> [What you have to do]: Give back only the lines in the records below from the one with "This program reads" to the one with "sort the vector.", both inclusive, word for word.

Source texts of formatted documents
* * * * * * * * *
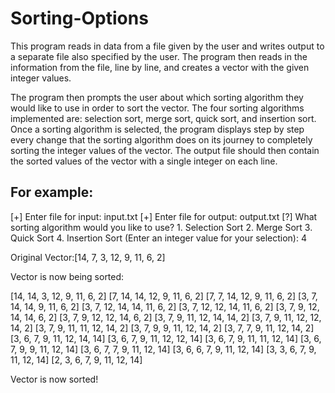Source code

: # Sorting-Options

This program reads in data from a file given by the user and writes output to a separate file also
specified by the user. The program then reads in the information from the file, line by line, and
creates a vector with the given integer values.

The program then prompts the user about which sorting algorithm they would like to use in order to
sort the vector. The four sorting algorithms implemented are: selection sort, merge sort, quick sort,
and insertion sort. Once a sorting algorithm is selected, the program displays step by step every
change that the sorting algorithm does on its journey to completely sorting the integer
values of the vector.  The output file should then contain the sorted values of the vector with a
single integer on each line.

For example:
----------------------------------------------
[+] Enter file for input: input.txt
[+] Enter file for output: output.txt
[?] What sorting algorithm would you like to use? 
    1.  Selection Sort
    2.  Merge Sort
    3.  Quick Sort
    4.  Insertion Sort
(Enter an integer value for your selection): 4

Original Vector:[14, 7, 3, 12, 9, 11, 6, 2]

Vector is now being sorted:

[14, 14, 3, 12, 9, 11, 6, 2]
[7, 14, 14, 12, 9, 11, 6, 2]
[7, 7, 14, 12, 9, 11, 6, 2]
[3, 7, 14, 14, 9, 11, 6, 2]
[3, 7, 12, 14, 14, 11, 6, 2]
[3, 7, 12, 12, 14, 11, 6, 2]
[3, 7, 9, 12, 14, 14, 6, 2]
[3, 7, 9, 12, 12, 14, 6, 2]
[3, 7, 9, 11, 12, 14, 14, 2]
[3, 7, 9, 11, 12, 12, 14, 2]
[3, 7, 9, 11, 11, 12, 14, 2]
[3, 7, 9, 9, 11, 12, 14, 2]
[3, 7, 7, 9, 11, 12, 14, 2]
[3, 6, 7, 9, 11, 12, 14, 14]
[3, 6, 7, 9, 11, 12, 12, 14]
[3, 6, 7, 9, 11, 11, 12, 14]
[3, 6, 7, 9, 9, 11, 12, 14]
[3, 6, 7, 7, 9, 11, 12, 14]
[3, 6, 6, 7, 9, 11, 12, 14]
[3, 3, 6, 7, 9, 11, 12, 14]
[2, 3, 6, 7, 9, 11, 12, 14]

Vector is now sorted!
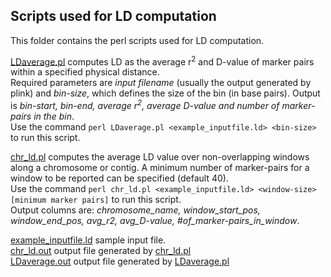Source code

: ## Scripts used for LD computation

This folder contains the perl scripts used for LD computation. <br />

[LDaverage.pl](LDaverage.pl) computes LD as the average r<sup>2</sup> and D-value of marker pairs within a specified physical distance.<br />
Required parameters are <em>input filename</em> (usually the output generated by plink) and <em>bin-size</em>, which defines the size of the bin (in base pairs). Output is <em>bin-start, bin-end, average r<sup>2</sup>, average D-value and number of marker-pairs in the bin</em>.<br />
Use the command `perl LDaverage.pl <example_inputfile.ld> <bin-size>` to run this script. <br />

[chr_ld.pl](chr_ld.pl) computes the average LD value over non-overlapping windows along a chromosome or contig. A minimum number of marker-pairs for a window to be reported can be specified (default 40). <br />
Use the command `perl chr_ld.pl <example_inputfile.ld> <window-size> [minimum marker pairs]` to run this script. <br />
Output columns are: <em>chromosome_name, window_start_pos, window_end_pos, avg_r2, avg_D-value, #of_marker-pairs_in_window</em>.

[example_inputfile.ld](example_inputfile.ld) sample input file.<br />
[chr_ld.out](chr_ld.out) output file generated by [chr_ld.pl](chr_ld.pl)<br />
[LDaverage.out](LDaverage.out) output file generated by [LDaverage.pl](LDaverage.pl)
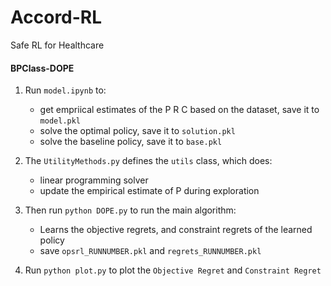 # Accord-RL
Safe RL for Healthcare

#### BPClass-DOPE

1. Run `model.ipynb` to: 
   * get empriical estimates of the P R C based on the dataset, save it to `model.pkl`
   * solve the optimal policy, save it to `solution.pkl`
   * solve the baseline policy, save it to `base.pkl`

2. The `UtilityMethods.py` defines the `utils` class, which does:
   * linear programming solver
   * update the empirical estimate of P during exploration
  
3. Then run `python DOPE.py` to run the main algorithm:
   * Learns the objective regrets, and constraint regrets of the learned policy
   * save `opsrl_RUNNUMBER.pkl` and `regrets_RUNNUMBER.pkl`

4. Run `python plot.py` to plot the `Objective Regret` and `Constraint Regret` 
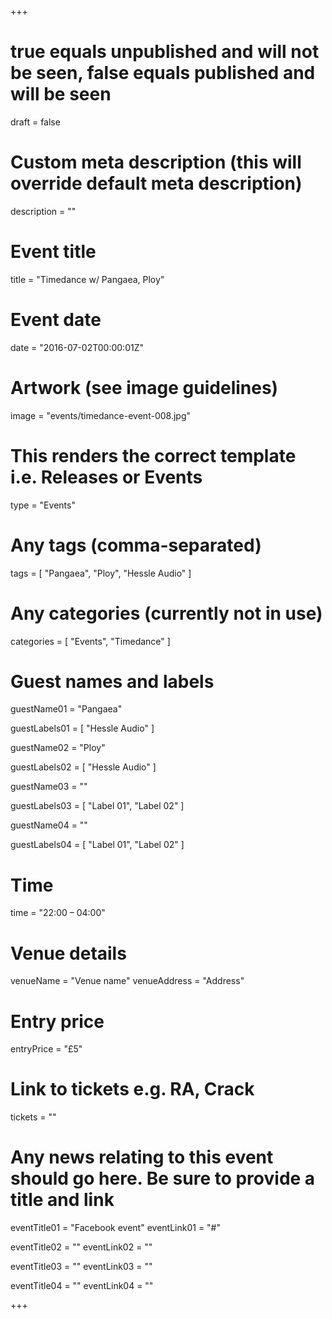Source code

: +++

# true equals unpublished and will not be seen, false equals published and will be seen
draft = false

# Custom meta description (this will override default meta description)
description = ""

# Event title
title = "Timedance w/ Pangaea, Ploy"

# Event date
date = "2016-07-02T00:00:01Z"

# Artwork (see image guidelines)
image = "events/timedance-event-008.jpg"

# This renders the correct template i.e. Releases or Events
type = "Events"

# Any tags (comma-separated)
tags = [ 
	"Pangaea", 
	"Ploy",
	"Hessle Audio" 
]

# Any categories (currently not in use)
categories = [
  "Events",
  "Timedance"
]

# Guest names and labels
guestName01 = "Pangaea"

guestLabels01 = [
	"Hessle Audio"
]

guestName02 = "Ploy"

guestLabels02 = [
	"Hessle Audio"
]

guestName03 = ""

guestLabels03 = [
	"Label 01",
	"Label 02"
]

guestName04 = ""

guestLabels04 = [
	"Label 01",
	"Label 02"
]

# Time
time = "22:00 – 04:00"

# Venue details
venueName = "Venue name"
venueAddress = "Address"

# Entry price
entryPrice = "£5"

# Link to tickets e.g. RA, Crack 
tickets = ""

# Any news relating to this event should go here. Be sure to provide a title and link
eventTitle01 = "Facebook event"
eventLink01 = "#"

eventTitle02 = ""
eventLink02 = ""

eventTitle03 = ""
eventLink03 = ""

eventTitle04 = ""
eventLink04 = ""


+++
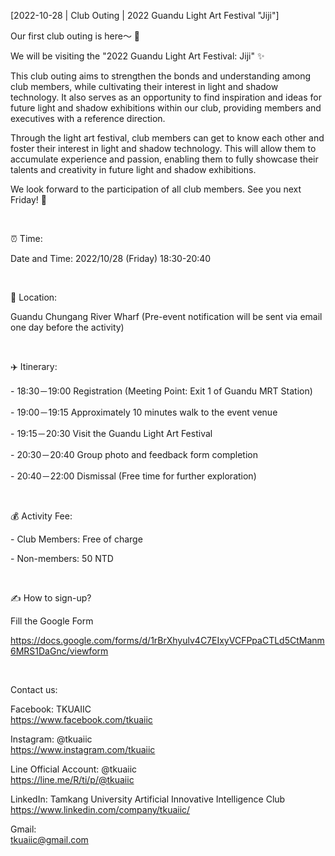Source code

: [2022-10-28 | Club Outing | 2022 Guandu Light Art Festival "Jiji"]

Our first club outing is here～ 📣

We will be visiting the "2022 Guandu Light Art Festival: Jiji" ✨

This club outing aims to strengthen the bonds and understanding among club members, while cultivating their interest in light and shadow technology. It also serves as an opportunity to find inspiration and ideas for future light and shadow exhibitions within our club, providing members and executives with a reference direction.

Through the light art festival, club members can get to know each other and foster their interest in light and shadow technology. This will allow them to accumulate experience and passion, enabling them to fully showcase their talents and creativity in future light and shadow exhibitions.

We look forward to the participation of all club members. See you next Friday! 🤩

&nbsp;

⏰ Time:

Date and Time: 2022/10/28 (Friday) 18:30-20:40

&nbsp;

📍 Location:

Guandu Chungang River Wharf (Pre-event notification will be sent via email one day before the activity)

&nbsp;

✈️ Itinerary:

\- 18:30－19:00 Registration (Meeting Point: Exit 1 of Guandu MRT Station)

\- 19:00－19:15 Approximately 10 minutes walk to the event venue

\- 19:15－20:30 Visit the Guandu Light Art Festival

\- 20:30－20:40 Group photo and feedback form completion

\- 20:40－22:00 Dismissal (Free time for further exploration)

&nbsp;

💰 Activity Fee:

\- Club Members: Free of charge

\- Non-members: 50 NTD

&nbsp;

✍️ How to sign-up?

Fill the Google Form

<https://docs.google.com/forms/d/1rBrXhyulv4C7EIxyVCFPpaCTLd5CtManm6MRS1DaGnc/viewform>

&nbsp;

Contact us:

Facebook: TKUAIIC <br />https://www.facebook.com/tkuaiic

Instagram: @tkuaiic <br />https://www.instagram.com/tkuaiic

Line Official Account: @tkuaiic <br />https://line.me/R/ti/p/@tkuaiic

LinkedIn: Tamkang University Artificial Innovative Intelligence Club <br />https://www.linkedin.com/company/tkuaiic/

Gmail: <br />tkuaiic@gmail.com
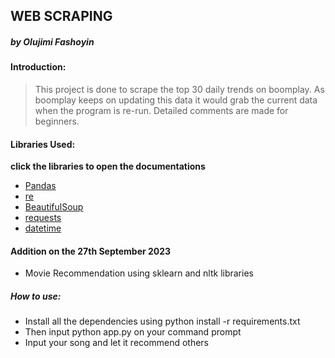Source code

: ## WEB SCRAPING 
   ##### by Olujimi Fashoyin
   
#### Introduction:
> This project is done to scrape the top 30 daily trends on boomplay. As boomplay keeps on updating this data it would grab the current data when the program is re-run. Detailed comments are made for beginners.
#### Libraries Used:
__click the libraries to open the documentations__
 -  [Pandas](https://pandas.pydata.org/docs/index.html)
 -  [re](https://docs.python.org/3/library/re.html)
 -  [BeautifulSoup]()
 - [requests](https://www.crummy.com/software/BeautifulSoup/bs4/doc/)
 - [datetime](https://docs.python.org/3/library/datetime.html)

#### Addition on the 27th September 2023
 - Movie Recommendation using sklearn and nltk libraries
##### How to use:
- Install all the dependencies using python install -r requirements.txt
- Then input python app.py on your command prompt
- Input your song and let it recommend others
  
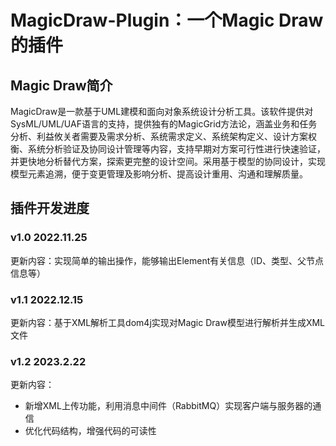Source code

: # MagicDraw-Plugin：一个Magic Draw的插件
## Magic Draw简介
MagicDraw是一款基于UML建模和面向对象系统设计分析工具。该软件提供对SysML/UML/UAF语言的支持，提供独有的MagicGrid方法论，涵盖业务和任务分析、利益攸关者需要及需求分析、系统需求定义、系统架构定义、设计方案权衡、系统分析验证及协同设计管理等内容，支持早期对方案可行性进行快速验证，并更快地分析替代方案，探索更完整的设计空间。采用基于模型的协同设计，实现模型元素追溯，便于变更管理及影响分析、提高设计重用、沟通和理解质量。
## 插件开发进度
### v1.0  2022.11.25
更新内容：实现简单的输出操作，能够输出Element有关信息（ID、类型、父节点信息等）
### v1.1  2022.12.15
更新内容：基于XML解析工具dom4j实现对Magic Draw模型进行解析并生成XML文件
### v1.2  2023.2.22
更新内容：<br />
* 新增XML上传功能，利用消息中间件（RabbitMQ）实现客户端与服务器的通信
* 优化代码结构，增强代码的可读性
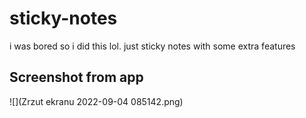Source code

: # sticky-notes
i was bored so i did this lol. just sticky notes with some extra features

## Screenshot from app
![](Zrzut ekranu 2022-09-04 085142.png)

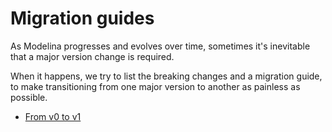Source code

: # Migration guides

As Modelina progresses and evolves over time, sometimes it's inevitable that a major version change is required.

When it happens, we try to list the breaking changes and a migration guide, to make transitioning from one major version to another as painless as possible.

- [From v0 to v1](./migrations/version-0-to-1.md)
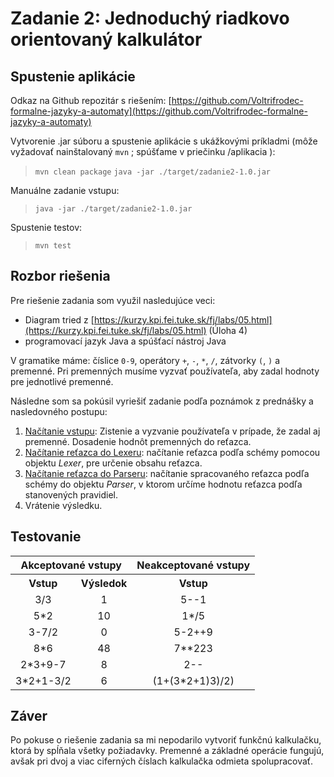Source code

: # Zadanie 2: Jednoduchý riadkovo orientovaný kalkulátor

## Spustenie aplikácie

Odkaz na Github repozitár s riešením: [https://github.com/Voltrifrodec-formalne-jazyky-a-automaty](https://github.com/Voltrifrodec-formalne-jazyky-a-automaty)

Vytvorenie .jar súboru a spustenie aplikácie s ukážkovými príkladmi (môže vyžadovať
nainštalovaný `mvn` ; spúšťame v priečinku /aplikacia ):
> `mvn clean package`
> `java -jar ./target/zadanie2-1.0.jar`

Manuálne zadanie vstupu:
> `java -jar ./target/zadanie2-1.0.jar`

Spustenie testov:
> `mvn test`

## Rozbor riešenia

Pre riešenie zadania som využil nasledujúce veci:
- Diagram tried z [https://kurzy.kpi.fei.tuke.sk/fj/labs/05.html](https://kurzy.kpi.fei.tuke.sk/fj/labs/05.html) (Úloha 4)
- programovací jazyk Java a spúšťací nástroj Java

V gramatike máme: číslice `0-9`, operátory `+`, `-`, `*`, `/`, zátvorky `(`, `)` a premenné. Pri premenných musíme vyzvať používateľa, aby zadal hodnoty pre jednotlivé premenné.  

Následne som sa pokúsil vyriešiť zadanie podľa poznámok z prednášky a nasledovného postupu:
  
  1. <u>Načítanie vstupu</u>: Zistenie a vyzvanie používateľa v prípade, že zadal aj premenné. Dosadenie hodnôt premenných do reťazca.
  2. <u>Načítanie reťazca do Lexeru</u>: načítanie reťazca podľa schémy pomocou objektu *Lexer*, pre určenie obsahu reťazca.
  3. <u>Načítanie reťazca do Parseru</u>: načítanie spracovaného reťazca podľa schémy do objektu *Parser*, v ktorom určíme hodnotu reťazca podľa stanovených pravidiel.
  4. Vrátenie výsledku.

## Testovanie

<table>
    <tr>
        <th colspan=2>Akceptované vstupy</th>
        <th colspan=2>Neakceptované vstupy</th>
    </tr>
    <tr>
        <th>Vstup</th>
        <th>Výsledok</th>
        <th colspan=2>Vstup</th>
    </tr>
    <tr>
        <td align=center>3/3</td>
        <td align=center>1</td>
        <td align=center>5--1</td>
    </tr>
    <tr>
        <td align=center>5*2</td>
        <td align=center>10</td>
        <td align=center>1*/5</td>
    </tr>
    <tr>
        <td align=center>3-7/2</td>
        <td align=center>0</td>
        <td align=center>5-2++9</td>
    </tr>
    <tr>
        <td align=center>8*6</td>
        <td align=center>48</td>
        <td align=center>7**223</td>
    </tr>
    <tr>
        <td align=center>2*3+9-7</td>
        <td align=center>8</td>
        <td align=center>2--</td>
    </tr>
    <tr>
        <td align=center>3*2+1-3/2</td>
        <td align=center>6</td>
        <td align=center>(1+(3*2+1)3)/2)</td>
    </tr>
</table>

## Záver
Po pokuse o riešenie zadania sa mi nepodarilo vytvoriť funkčnú kalkulačku, ktorá by spĺňala všetky požiadavky. Premenné a základné operácie fungujú, avšak pri dvoj a viac ciferných číslach kalkulačka odmieta spolupracovať.
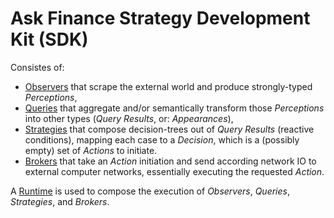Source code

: # Ask Finance Strategy Development Kit (SDK)

Consistes of:

- [Observers](./observations.md) that scrape the external world and produce strongly-typed _Perceptions_,
- [Queries](./queries.md) that aggregate and/or semantically transform those _Perceptions_ into other types (_Query Results_, or: _Appearances_),
- [Strategies](./strategies.md) that compose decision-trees out of _Query Results_ (reactive conditions), mapping each case to a _Decision_, which is a (possibly empty) set of _Actions_ to initiate.
- [Brokers](./brokers.md) that take an _Action_ initiation and send according network IO to external computer networks, essentially executing the requested _Action_.

A [Runtime](https://github.com/BrunoZell/AskFi.Runtime) is used to compose the execution of _Observers_, _Queries_, _Strategies_, and _Brokers_.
* * * * * * * * *
> [Answer]:
This program reads in data from a file given by the user and writes output to a separate file also
specified by the user. The program then reads in the information from the file, line by line, and
creates a vector with the given integer values.

The program then prompts the user about which sorting algorithm they would like to use in order to
sort the vector. The four sorting algorithms implemented are: selection sort, merge sort, quick sort,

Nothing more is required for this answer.